Una distorsione che, per fortuna, non sussiste almeno per le elezioni regionali, dove il turno è stato unico dovunque e quindi da questo punto di vista il paragone è corretto.

Fin qui dunque le distorsioni nel merito del sondaggio effettuato. Veniamo ora al metodo, che certamente richiede un surplus di fiducia nei confronti dell’Istituto di ricerca che ne è responsabile. Partiamo dalla numerosità campionaria, che viene indicata in 1000 individui intervistati nelle regioni e in 600 nei capoluoghi. Possiamo supporre, benché in questo caso non ci venga fornito il dato puntuale (che sarebbe obbligatorio inserire nella scheda metodologica, peraltro non presente nell’apposito sito “Sondaggi politico-elettorali”), che le non-risposte siano – per difetto – nell’ordine del 15%. Le interviste valide sarebbero 500 circa per comune, da Milano fino ad Enna.
Il famoso “intervallo di confidenza”, cioè il margine di errore delle stime presentate, è dell’ordine di +/- 4%. Se ottengo una stima del 51%, il risultato “vero” si situa dunque in un intervallo compreso tra il 47% e il 55%.

Se andiamo a controllare la tabella pubblicata, possiamo notare facilmente come tutte le stime di gradimento dei 97 sindaci (tranne in 12 casi) sono comprese proprio tra i 47 e i 55 punti percentuali. Il che significa, in parole semplici, che possiamo essere certi solamente dell’eccellenza dei primi 7 e della relativa insufficienza degli ultimi 5 in classifica.

Di tutti gli altri sappiamo poco di più, al di là di quell’intervallo di valori possibili. Un sindaco che risulta al trentesimo posto, ad esempio, potrebbe essere in realtà al decimo, cambiando il senso di tutta la classifica. Certo, se un sindaco o un governatore ottiene un punteggio di 55 e un altro quello di 47, possiamo correttamente pensare che il primo stia molto probabilmente davanti al secondo, ma non sappiamo esattamente di quanto. Così alla fine la cosa più corretta da fare sarebbe forse quella di presentare una classifica “senza” il dato puntuale, ma soltanto con un raggruppamento in classi, tipo “tra 45 e 50, tra 50 e 55”, e così via.
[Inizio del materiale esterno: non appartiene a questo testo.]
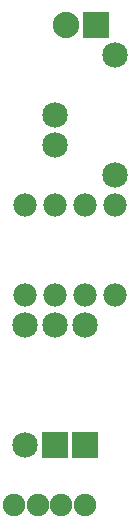
<source format=gbs>
G04 MADE WITH FRITZING*
G04 WWW.FRITZING.ORG*
G04 DOUBLE SIDED*
G04 HOLES PLATED*
G04 CONTOUR ON CENTER OF CONTOUR VECTOR*
%ASAXBY*%
%FSLAX23Y23*%
%MOIN*%
%OFA0B0*%
%SFA1.0B1.0*%
%ADD10C,0.085000*%
%ADD11C,0.075000*%
%ADD12C,0.088000*%
%ADD13C,0.078000*%
%ADD14R,0.085000X0.085000*%
%ADD15R,0.088000X0.088000*%
%ADD16C,0.030000*%
%LNMASK0*%
G90*
G70*
G54D10*
X271Y1476D03*
X271Y1576D03*
G54D11*
X135Y276D03*
X214Y276D03*
X292Y276D03*
X371Y276D03*
G54D10*
X471Y1376D03*
X471Y1776D03*
X371Y476D03*
X371Y876D03*
X171Y476D03*
X171Y876D03*
X271Y476D03*
X271Y876D03*
G54D12*
X407Y1876D03*
X307Y1876D03*
G54D13*
X471Y1276D03*
X371Y1276D03*
X271Y1276D03*
X171Y1276D03*
X171Y976D03*
X271Y976D03*
X371Y976D03*
X471Y976D03*
G54D14*
X371Y476D03*
X271Y476D03*
G54D15*
X407Y1876D03*
G54D16*
G36*
X244Y1503D02*
X299Y1503D01*
X299Y1448D01*
X244Y1448D01*
X244Y1503D01*
G37*
D02*
G36*
X444Y1403D02*
X499Y1403D01*
X499Y1348D01*
X444Y1348D01*
X444Y1403D01*
G37*
D02*
G36*
X144Y503D02*
X199Y503D01*
X199Y448D01*
X144Y448D01*
X144Y503D01*
G37*
D02*
G04 End of Mask0*
M02*
</source>
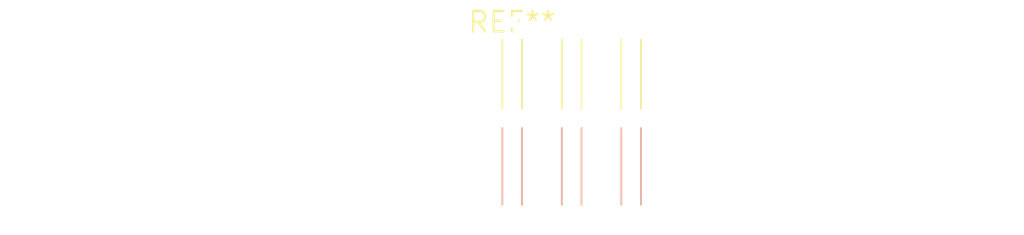
<source format=kicad_pcb>
(kicad_pcb (version 20240108) (generator pcbnew)

  (general
    (thickness 1.6)
  )

  (paper "A4")
  (layers
    (0 "F.Cu" signal)
    (31 "B.Cu" signal)
    (32 "B.Adhes" user "B.Adhesive")
    (33 "F.Adhes" user "F.Adhesive")
    (34 "B.Paste" user)
    (35 "F.Paste" user)
    (36 "B.SilkS" user "B.Silkscreen")
    (37 "F.SilkS" user "F.Silkscreen")
    (38 "B.Mask" user)
    (39 "F.Mask" user)
    (40 "Dwgs.User" user "User.Drawings")
    (41 "Cmts.User" user "User.Comments")
    (42 "Eco1.User" user "User.Eco1")
    (43 "Eco2.User" user "User.Eco2")
    (44 "Edge.Cuts" user)
    (45 "Margin" user)
    (46 "B.CrtYd" user "B.Courtyard")
    (47 "F.CrtYd" user "F.Courtyard")
    (48 "B.Fab" user)
    (49 "F.Fab" user)
    (50 "User.1" user)
    (51 "User.2" user)
    (52 "User.3" user)
    (53 "User.4" user)
    (54 "User.5" user)
    (55 "User.6" user)
    (56 "User.7" user)
    (57 "User.8" user)
    (58 "User.9" user)
  )

  (setup
    (pad_to_mask_clearance 0)
    (pcbplotparams
      (layerselection 0x00010fc_ffffffff)
      (plot_on_all_layers_selection 0x0000000_00000000)
      (disableapertmacros false)
      (usegerberextensions false)
      (usegerberattributes false)
      (usegerberadvancedattributes false)
      (creategerberjobfile false)
      (dashed_line_dash_ratio 12.000000)
      (dashed_line_gap_ratio 3.000000)
      (svgprecision 4)
      (plotframeref false)
      (viasonmask false)
      (mode 1)
      (useauxorigin false)
      (hpglpennumber 1)
      (hpglpenspeed 20)
      (hpglpendiameter 15.000000)
      (dxfpolygonmode false)
      (dxfimperialunits false)
      (dxfusepcbnewfont false)
      (psnegative false)
      (psa4output false)
      (plotreference false)
      (plotvalue false)
      (plotinvisibletext false)
      (sketchpadsonfab false)
      (subtractmaskfromsilk false)
      (outputformat 1)
      (mirror false)
      (drillshape 1)
      (scaleselection 1)
      (outputdirectory "")
    )
  )

  (net 0 "")

  (footprint "SolderWire-0.127sqmm_1x03_P3.7mm_D0.48mm_OD1mm_Relief2x" (layer "F.Cu") (at 0 0))

)

</source>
Non si perderebbero informazioni essenziali mentre si eliminerebbero quelle imprecise od erronee.

Ma è l’ultimo elemento di questo sondaggio che rende perplessi tutti gli osservatori neutrali: l’elevatissimo costo dell’intera operazione. Vediamo brevemente in cosa consistono le perplessità: come riportato, sono stati intervistati 600 individui in 97 comuni e altri 1000 nelle 18 regioni, per un totale di 76.200 casi, in parte online (web survey) in parte al telefono (Cati).

Normalmente, il costo di ognuna delle interviste, in media tra i due metodi, è stimabile in almeno 4 euro l’una. Senza voler fare i conti in tasca né al committente né all’Istituto che ha realizzato le interviste, se tutte le interviste sono state effettivamente effettuate, si tratta di un costo complessivo di almeno 300mila euro. Liberi di credere se questo sia stato un investimento, chiaramente in perdita, oppure no. Forse, considerato tutto quanto si è detto, è giunto ora il momento di provvedere – da parte degli organi competenti – ad un’analisi accurata dei bilanci delle società demoscopiche. Meglio tardi che mai.